** Material provided follows **

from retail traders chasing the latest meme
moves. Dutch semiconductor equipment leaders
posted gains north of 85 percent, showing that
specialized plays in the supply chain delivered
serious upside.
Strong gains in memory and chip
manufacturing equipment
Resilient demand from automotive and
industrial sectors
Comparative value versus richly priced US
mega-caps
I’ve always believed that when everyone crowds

** End of Material provided **

Exercise instructions
Copy out every line of the data above word for word, keeping the same order.

Task solution
from retail traders chasing the latest meme
moves. Dutch semiconductor equipment leaders
posted gains north of 85 percent, showing that
specialized plays in the supply chain delivered
serious upside.
Strong gains in memory and chip
manufacturing equipment
Resilient demand from automotive and
industrial sectors
Comparative value versus richly priced US
mega-caps
I’ve always believed that when everyone crowds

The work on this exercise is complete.